A prática radica na desigualdade de género, em tentativas de controlo da sexualidade da mulher e em ideias de pureza, de modéstia e de estética. É iniciada e executada por mulheres, que a veem como motivo de honra e receiam que a não a sua realização exponha à exclusão social as filhas e as netas. Mais de 130 milhões de mulheres e jovens foram alvo de MGF nos 29 países onde é mais frequente. Entre estas, mais de oito milhões foram infibuladas, prática que, na sua maioria, ocorre no Djibuto, na Eritreia, na Somália e no Sudão.

A idade de realização varia entre alguns dias após o nascimento e a puberdade.

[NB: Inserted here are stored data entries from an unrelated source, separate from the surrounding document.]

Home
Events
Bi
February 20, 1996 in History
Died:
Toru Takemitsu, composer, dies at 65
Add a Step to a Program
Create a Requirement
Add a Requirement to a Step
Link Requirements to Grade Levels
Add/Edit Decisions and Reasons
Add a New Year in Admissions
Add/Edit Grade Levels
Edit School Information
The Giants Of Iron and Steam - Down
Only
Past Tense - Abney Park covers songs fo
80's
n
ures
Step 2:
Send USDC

Geralmente, os procedimentos incluem a remoção do clítoris e do prepúcio clitoriano e, na forma mais grave, a remoção dos grandes e pequenos lábios e encerramento da vulva. Neste último procedimento – infibulação ou excisão faraónica – fica um orifício para a passagem da urina e para o sangue da menstruação, e a vagina é aberta para relações sexuais e para o parto. As sequelas na saúde dependem do procedimento, mas incluem recorrentes infeções, dor crónica, dificuldade de urinar ou de escoar o fluxo menstrual, cistos, impossibilidade de engravidar, complicações no parto e hemorragias fatais, bem como propensão para a transmissão da hepatite B e do vírus da imunodeficiência humana (VIH). E não há benefícios médicos.

Em Portugal, diz a Associação para o Planeamento da Família (APF), há mais de 8 000 mulheres, raparigas e meninas que foram vítimas ou que estão em risco de o serem. Os registos oficiais – baseados geralmente em casos que chegam aos hospitais – apontam para cerca de 6 500 mulheres mutiladas, oriundas de comunidades muçulmanas de África, nomeadamente da Guiné-Bissau, da Guiné-Conacri, do Senegal e do Egito. Os casos são detetados por médicos na sequência das complicações psicológicas, sexuais, obstétricas, urológicas ou ginecológicas.

O médico Pierre Foldès, com o urologista Jean-Antoine Robein, iniciou em 2002 cirurgias reparadoras do clitóris, superando, em 2012, os 3.000 casos, mostrando a reversibilidade da MGF.

***

É longo o caminho por andar para a igualdade de género e para evitar o sofrimento das mulheres.